Copy out every line of the listing below word for word, leaving out the pictures.

----------

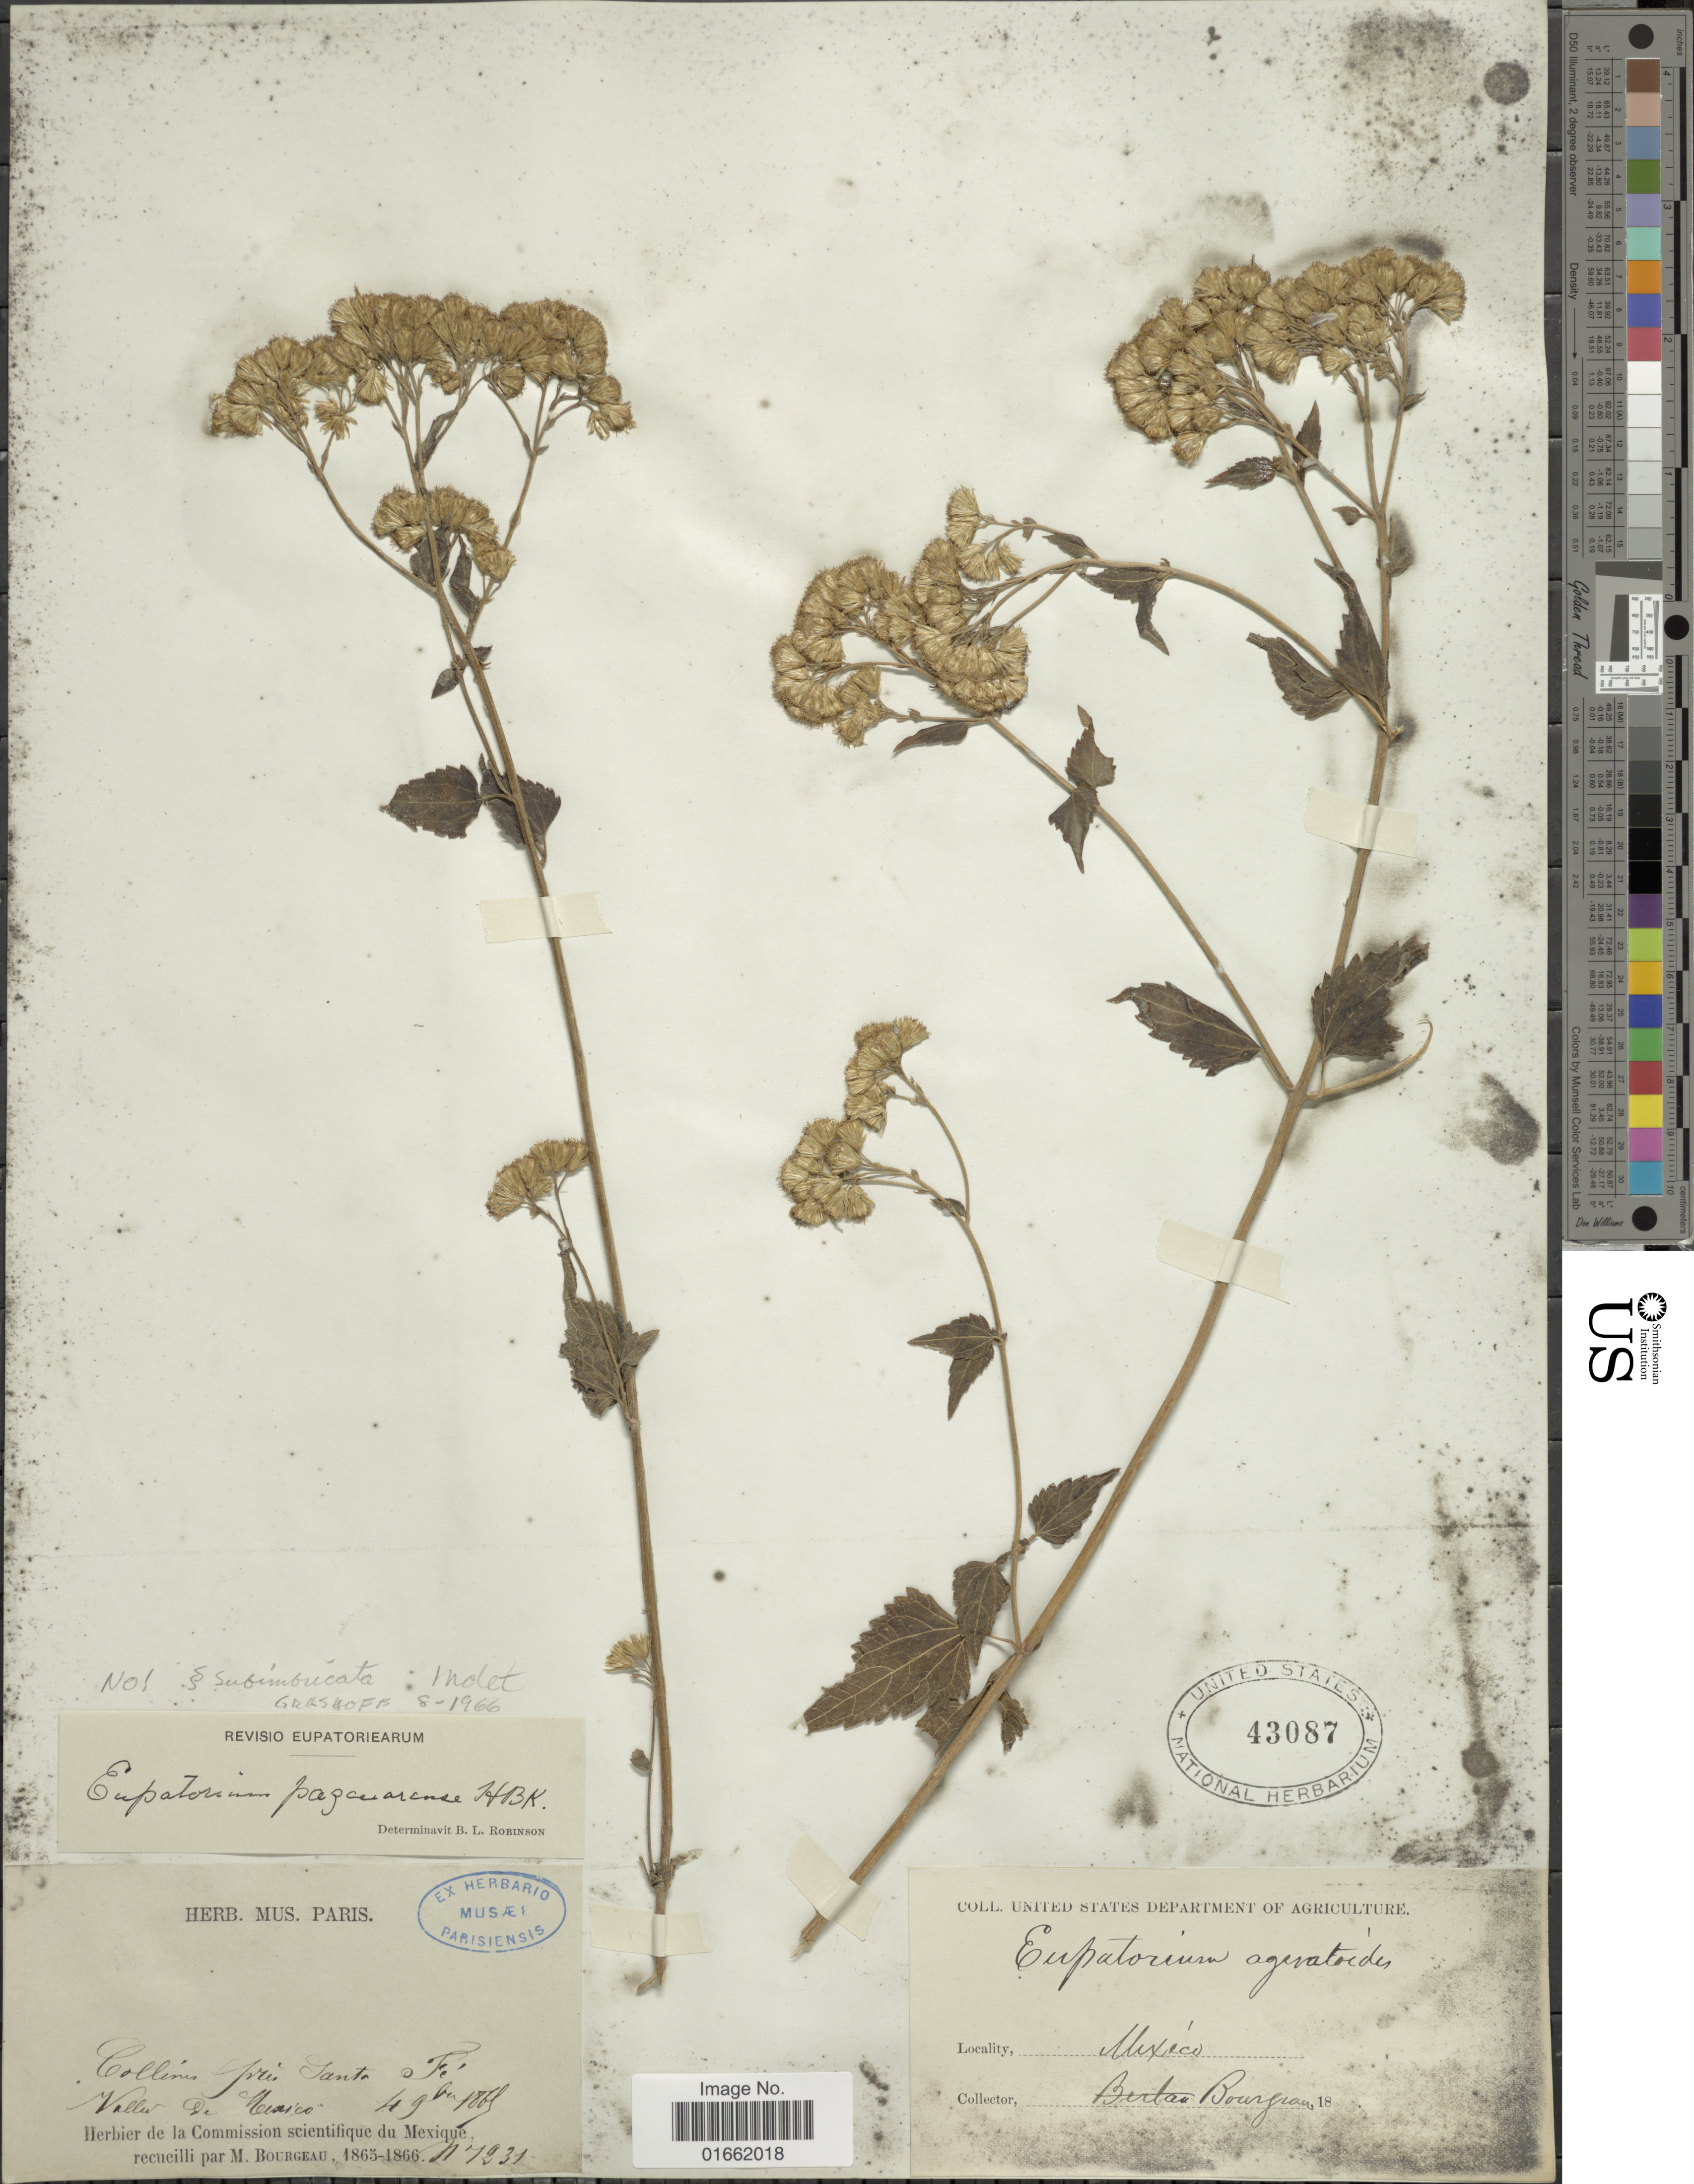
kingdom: Plantae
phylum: Tracheophyta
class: Magnoliopsida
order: Asterales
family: Asteraceae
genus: Fleischmannia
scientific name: Fleischmannia sinaloensis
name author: (B.L. Rob.) R.M. King & H. Rob.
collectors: M. Bourgeau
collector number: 7931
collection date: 1865-11-04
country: Mexico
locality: Collins près Santo Fé. Vallee de Mexico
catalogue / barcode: US 43087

----------

--- Problem solution ---
kingdom: Plantae
phylum: Tracheophyta
class: Magnoliopsida
order: Asterales
family: Asteraceae
genus: Fleischmannia
scientific name: Fleischmannia sinaloensis
name author: (B.L. Rob.) R.M. King & H. Rob.
collectors: M. Bourgeau
collector number: 7931
collection date: 1865-11-04
country: Mexico
locality: Collins près Santo Fé. Vallee de Mexico
catalogue / barcode: US 43087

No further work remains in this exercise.